Dwarves live in kingdoms they call "Duns". They tend to laugh little unless there is beer involved. They appreciate precious metals, deep tunnels and dark mines. They love the earth and, generally speaking, avoid the sea. They distrust horses and elves and magic and have an outright hatred for goblins. While they have no real ability at magic, they delight in battles and fighting.
Common Dwarves come from Dun Festog or Dun Oromir in Westrun. While they are called Hill Dwarves among their own kind, this name is usually an attack on the types of Mountains they live in, which are generally smaller than those of their cousins far to the North. Hill dwarves have light brown skin, ruddy cheeks and bright eyes. Their hair is brown, gray or black.
Mountain Dwarves
Dwarves from Northrun come from the towering crags above the North Sea. Their Dun is called Balnolmor. They are taller and stouter than their counterparts, have lighter skin and somewhat lighter colored hair. Their skin is slightly redder in appearance.
Deep Dwarves
Dwarves from Eastrun are called Deep Dwarves. Their skin is a pale brown and their eyes are a washed out blue.
Sundered Dwarves
Sundered Dwarves are the generations that have been forcibly evicted from their original mountain Dun and have adapted to generations of living above the surface of the Ground. Sundered Dwarves are taller, slimmer, with skin that appears more human than dwarven. They have hair that looks almost blue. Sundered Dwarves do not have the usual dwarven fear of the sea.
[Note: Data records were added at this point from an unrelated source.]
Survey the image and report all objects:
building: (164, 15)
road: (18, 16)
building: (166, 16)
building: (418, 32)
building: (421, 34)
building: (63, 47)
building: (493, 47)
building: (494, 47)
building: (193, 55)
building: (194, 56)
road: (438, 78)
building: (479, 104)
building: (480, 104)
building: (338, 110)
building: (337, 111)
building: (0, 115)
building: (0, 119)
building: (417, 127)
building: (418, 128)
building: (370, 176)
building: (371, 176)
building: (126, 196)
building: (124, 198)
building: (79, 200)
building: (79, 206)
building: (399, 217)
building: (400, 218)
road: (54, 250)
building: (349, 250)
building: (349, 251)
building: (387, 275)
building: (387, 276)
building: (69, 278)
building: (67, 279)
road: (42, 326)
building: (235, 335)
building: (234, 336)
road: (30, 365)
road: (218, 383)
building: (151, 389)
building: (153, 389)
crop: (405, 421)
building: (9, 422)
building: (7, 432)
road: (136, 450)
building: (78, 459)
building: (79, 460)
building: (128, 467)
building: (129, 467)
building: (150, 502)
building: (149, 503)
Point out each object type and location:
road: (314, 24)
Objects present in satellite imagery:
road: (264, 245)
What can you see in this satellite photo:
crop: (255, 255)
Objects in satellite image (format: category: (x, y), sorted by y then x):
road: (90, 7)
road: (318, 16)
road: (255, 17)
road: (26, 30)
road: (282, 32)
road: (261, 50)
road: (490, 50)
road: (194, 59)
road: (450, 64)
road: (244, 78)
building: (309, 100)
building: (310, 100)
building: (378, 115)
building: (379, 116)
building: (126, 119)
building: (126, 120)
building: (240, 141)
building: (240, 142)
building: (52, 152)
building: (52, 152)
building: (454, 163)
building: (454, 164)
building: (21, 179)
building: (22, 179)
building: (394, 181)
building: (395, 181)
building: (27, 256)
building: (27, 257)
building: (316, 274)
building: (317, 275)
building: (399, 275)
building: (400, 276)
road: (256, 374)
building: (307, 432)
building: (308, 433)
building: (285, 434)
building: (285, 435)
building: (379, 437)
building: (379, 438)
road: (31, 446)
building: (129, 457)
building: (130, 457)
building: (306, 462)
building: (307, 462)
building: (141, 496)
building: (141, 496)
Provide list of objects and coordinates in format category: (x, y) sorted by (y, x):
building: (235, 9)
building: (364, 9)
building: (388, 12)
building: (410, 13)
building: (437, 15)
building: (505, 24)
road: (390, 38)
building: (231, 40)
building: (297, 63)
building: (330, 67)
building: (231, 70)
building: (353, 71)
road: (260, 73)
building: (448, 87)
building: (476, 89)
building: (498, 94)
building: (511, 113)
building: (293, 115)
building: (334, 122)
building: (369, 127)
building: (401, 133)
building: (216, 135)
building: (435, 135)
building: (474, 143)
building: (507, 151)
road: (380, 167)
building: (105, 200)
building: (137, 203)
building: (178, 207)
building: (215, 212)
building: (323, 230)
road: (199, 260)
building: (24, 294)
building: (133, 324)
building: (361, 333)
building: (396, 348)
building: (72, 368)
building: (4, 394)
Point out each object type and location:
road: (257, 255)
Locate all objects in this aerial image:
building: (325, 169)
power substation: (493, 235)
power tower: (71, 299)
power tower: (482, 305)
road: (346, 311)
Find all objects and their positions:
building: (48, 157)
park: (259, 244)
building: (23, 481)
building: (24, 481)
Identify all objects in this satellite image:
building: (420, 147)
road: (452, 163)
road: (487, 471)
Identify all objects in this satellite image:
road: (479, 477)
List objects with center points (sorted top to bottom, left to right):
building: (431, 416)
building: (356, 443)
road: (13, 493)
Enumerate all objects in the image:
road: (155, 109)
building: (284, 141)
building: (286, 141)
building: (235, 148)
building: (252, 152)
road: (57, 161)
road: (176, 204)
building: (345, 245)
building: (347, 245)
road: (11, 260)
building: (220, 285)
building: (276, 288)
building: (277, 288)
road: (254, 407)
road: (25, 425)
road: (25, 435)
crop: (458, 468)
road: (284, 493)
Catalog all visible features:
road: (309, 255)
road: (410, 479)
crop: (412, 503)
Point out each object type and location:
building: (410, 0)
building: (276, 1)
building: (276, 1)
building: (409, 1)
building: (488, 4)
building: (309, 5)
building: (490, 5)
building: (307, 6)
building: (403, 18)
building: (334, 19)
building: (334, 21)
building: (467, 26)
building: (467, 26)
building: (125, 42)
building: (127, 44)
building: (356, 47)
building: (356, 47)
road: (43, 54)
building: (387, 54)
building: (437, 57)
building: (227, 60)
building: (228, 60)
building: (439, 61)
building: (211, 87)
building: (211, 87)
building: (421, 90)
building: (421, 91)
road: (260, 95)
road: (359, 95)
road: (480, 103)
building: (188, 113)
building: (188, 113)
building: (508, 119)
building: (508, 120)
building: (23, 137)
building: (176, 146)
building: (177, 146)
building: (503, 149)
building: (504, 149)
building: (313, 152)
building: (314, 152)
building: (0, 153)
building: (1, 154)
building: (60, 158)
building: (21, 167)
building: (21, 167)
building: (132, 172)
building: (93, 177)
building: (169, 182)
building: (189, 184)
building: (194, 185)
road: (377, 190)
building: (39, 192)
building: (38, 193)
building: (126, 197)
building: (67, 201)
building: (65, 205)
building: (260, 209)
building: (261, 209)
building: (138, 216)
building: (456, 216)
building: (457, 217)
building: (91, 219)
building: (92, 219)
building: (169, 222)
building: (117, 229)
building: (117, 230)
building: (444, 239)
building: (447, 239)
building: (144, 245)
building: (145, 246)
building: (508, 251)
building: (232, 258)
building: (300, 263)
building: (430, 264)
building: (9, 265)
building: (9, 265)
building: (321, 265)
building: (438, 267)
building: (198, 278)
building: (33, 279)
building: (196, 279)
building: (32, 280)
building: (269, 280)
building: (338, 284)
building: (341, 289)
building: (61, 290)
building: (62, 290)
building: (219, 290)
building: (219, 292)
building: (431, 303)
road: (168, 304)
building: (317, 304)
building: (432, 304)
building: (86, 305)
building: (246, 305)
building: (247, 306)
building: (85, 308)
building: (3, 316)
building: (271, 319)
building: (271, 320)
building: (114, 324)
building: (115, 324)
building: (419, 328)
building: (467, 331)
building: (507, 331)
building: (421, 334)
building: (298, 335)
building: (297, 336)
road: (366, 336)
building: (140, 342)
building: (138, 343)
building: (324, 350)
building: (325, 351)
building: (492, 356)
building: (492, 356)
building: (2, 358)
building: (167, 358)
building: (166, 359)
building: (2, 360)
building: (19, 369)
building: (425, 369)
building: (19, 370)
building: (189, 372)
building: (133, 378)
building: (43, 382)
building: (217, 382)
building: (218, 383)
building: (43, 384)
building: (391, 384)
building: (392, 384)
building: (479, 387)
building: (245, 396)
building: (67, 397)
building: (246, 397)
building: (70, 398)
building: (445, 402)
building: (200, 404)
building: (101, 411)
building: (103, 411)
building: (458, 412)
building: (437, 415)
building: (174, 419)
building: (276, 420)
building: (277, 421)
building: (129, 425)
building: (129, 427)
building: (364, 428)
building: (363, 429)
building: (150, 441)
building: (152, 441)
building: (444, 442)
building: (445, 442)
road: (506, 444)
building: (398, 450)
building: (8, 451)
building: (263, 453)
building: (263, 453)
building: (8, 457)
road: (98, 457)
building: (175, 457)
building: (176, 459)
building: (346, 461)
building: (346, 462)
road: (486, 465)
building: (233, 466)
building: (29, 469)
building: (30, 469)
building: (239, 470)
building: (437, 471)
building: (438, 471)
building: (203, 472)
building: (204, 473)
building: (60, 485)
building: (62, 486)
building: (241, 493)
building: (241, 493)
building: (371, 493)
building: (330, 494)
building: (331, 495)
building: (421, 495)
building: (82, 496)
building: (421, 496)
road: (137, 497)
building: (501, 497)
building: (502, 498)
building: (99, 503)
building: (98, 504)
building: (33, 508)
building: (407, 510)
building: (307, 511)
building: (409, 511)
Some have taken to building ships based on those of the Northruner humans.
Gully, Duergar and Derro Dwarves
There are three types of Dwarves that travelers and explorers have told tales about. First, because Goblin types have been known to keep captured Dwarves as slaves. Generations of them in captivity has created the abomination known as the Gully Dwarf. They are alleged to be fawning, servile and sycophantish. Second, under the Celede Proclamation the Dwarves that were sent to guard the Drow elves were corrupted by their proximity. They live in perpetual deep darkness and have all but forgotten their original commission. Third, a splinter tribe of Dwarves, called the Duergar, have made themselves the mortal enemies of all Elves, and especially the Drow faction.
Arctic, Wild and Ore Cutter Dwarves
Dwarven legends are full of stories of Dwarves that have allegedly passed from recorded history during the Fourth Age. The Arctic Dwarves, long rumored to be a splinter faction of Mountain Dwarves, supposedly make their home in the snow caves that appear on the great ice shelf far above Northrun.
A similar story is told about the Wild Dwarves, believed to have branched off from Eastrun Dwarves long ago. Sometimes called Jungle Dwarves, these people still live on the surface among the trees as all Dwarves once did.
Another group of Dwarves about whom tales are told are the Ore Cutter Dwarves. They are supposed to be gifted with magical powers and unsurpassed skill at stonework -- they are allegedly at peace with all living things and bring gifts to Dwarven younglings during the night of the Winter Solstice.